How can you experience life after children

Helping children with trauma


This information is intended for parents whose children are affected by stressful experiences or who are facing a stressful measure, such as an operation. Of course, they can also be of interest to teachers, educators or other adults to whom children are entrusted or who are in closer contact with them. If you are dealing with a traumatic experience of your own and none of this applies to you, just skip this section. For you, it is first about finding your own peace and balance again. Information about trauma in children could add concern to you. If you are interested, you can read the chapter at a later point in time. If you have children of your own, please take them in any case our tip note in this section.

We now know that trauma in childhood usually has serious short- and long-term consequences. The main ones are similar to adult psychotraumatic stress syndrome. Four characteristics can be distinguished:

  • 1. Recurring, intrusive memories.
  • 2. Repetitive behaviors. In "traumatic play" children repeat the traumatic event over and over again. The children often have no awareness of the connection between play and event.
  • 3. Fears. These focus on the traumatic situation and appear again and again when something is reminiscent of the trauma.
  • 4. Changed attitudes towards people, life and the future. Loss of confidence and negative expectations about life.

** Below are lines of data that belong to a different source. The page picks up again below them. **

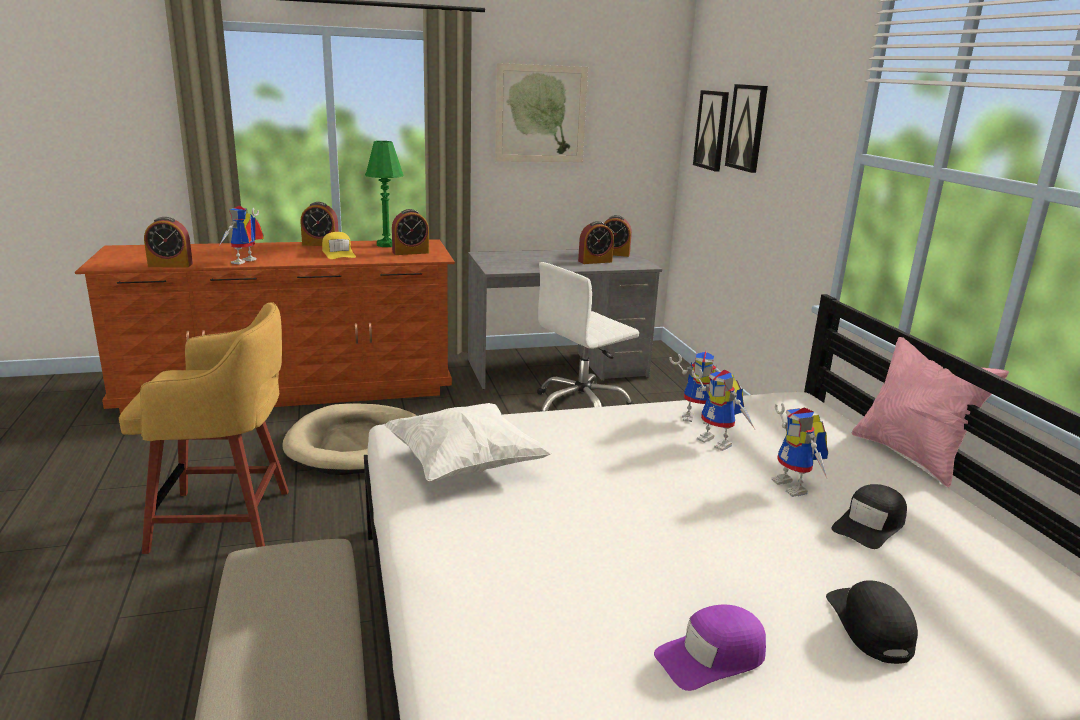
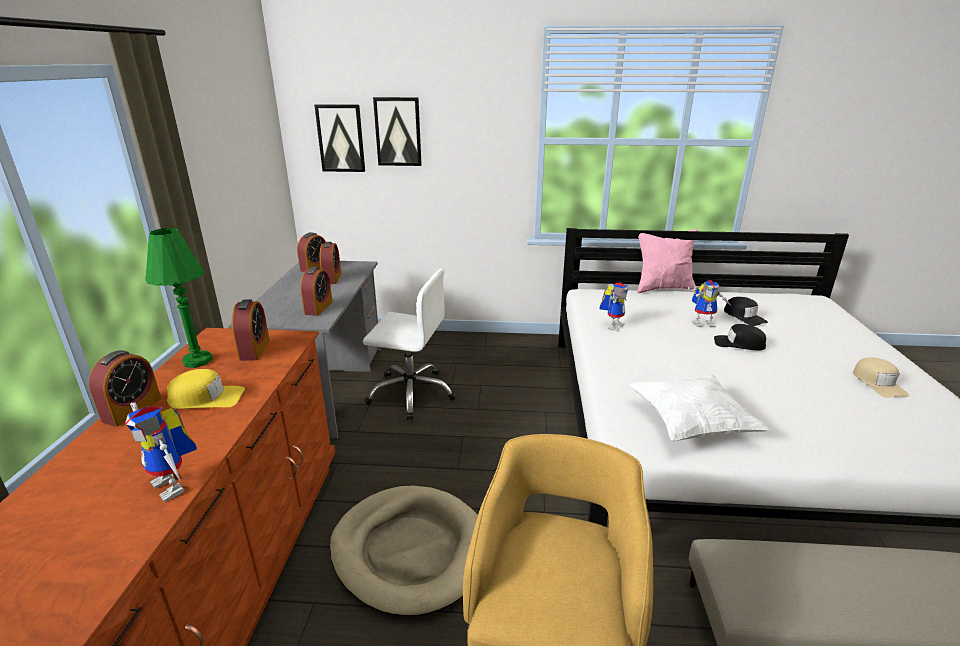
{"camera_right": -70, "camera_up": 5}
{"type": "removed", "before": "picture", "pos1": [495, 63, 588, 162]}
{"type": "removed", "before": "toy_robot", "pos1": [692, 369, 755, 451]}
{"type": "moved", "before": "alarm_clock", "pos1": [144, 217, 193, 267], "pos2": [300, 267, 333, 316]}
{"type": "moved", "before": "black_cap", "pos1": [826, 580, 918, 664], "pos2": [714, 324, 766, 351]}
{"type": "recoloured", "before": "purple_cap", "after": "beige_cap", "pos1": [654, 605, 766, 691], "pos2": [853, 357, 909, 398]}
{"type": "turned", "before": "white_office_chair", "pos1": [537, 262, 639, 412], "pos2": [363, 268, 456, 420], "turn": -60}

Not all children talk about stressful experiences. However, they show behaviors after the trauma that were not previously observed. Many appear depressed and listless, or become overly active ("hyperactive") and tyrannical. After being exposed to the uncontrollable situation of trauma, they now strive to control and "command" everything in their environment, even their parents . This can lead to further complications and conflicts that then add to the trauma.

In children, trauma is caused by similar events as in adults. Through accidents, disasters, war experiences, experiences of violence, sudden death of relatives, etc. In addition, through violent, mentally ill and / or alcohol-dependent parents. Children are particularly vulnerable when they are separated from their trusted caregivers and from their familiar surroundings for long periods of time. The younger they are, the stronger. And finally, through medical interventions. It is not uncommon for the two to come together in medical measures. The child becomes separated from their parents and is subjected to an action they do not understand.

Around 50% of the children's clinics, however, have open visiting hours and are spatially prepared to accommodate the parents with the children overnight. This offer significantly reduces the child's susceptibility to emotional harm. The presence of the parents makes them feel protected in the unfamiliar environment and can bear the medical treatment more easily. The child must be appropriately prepared for medical treatment, such as an operation.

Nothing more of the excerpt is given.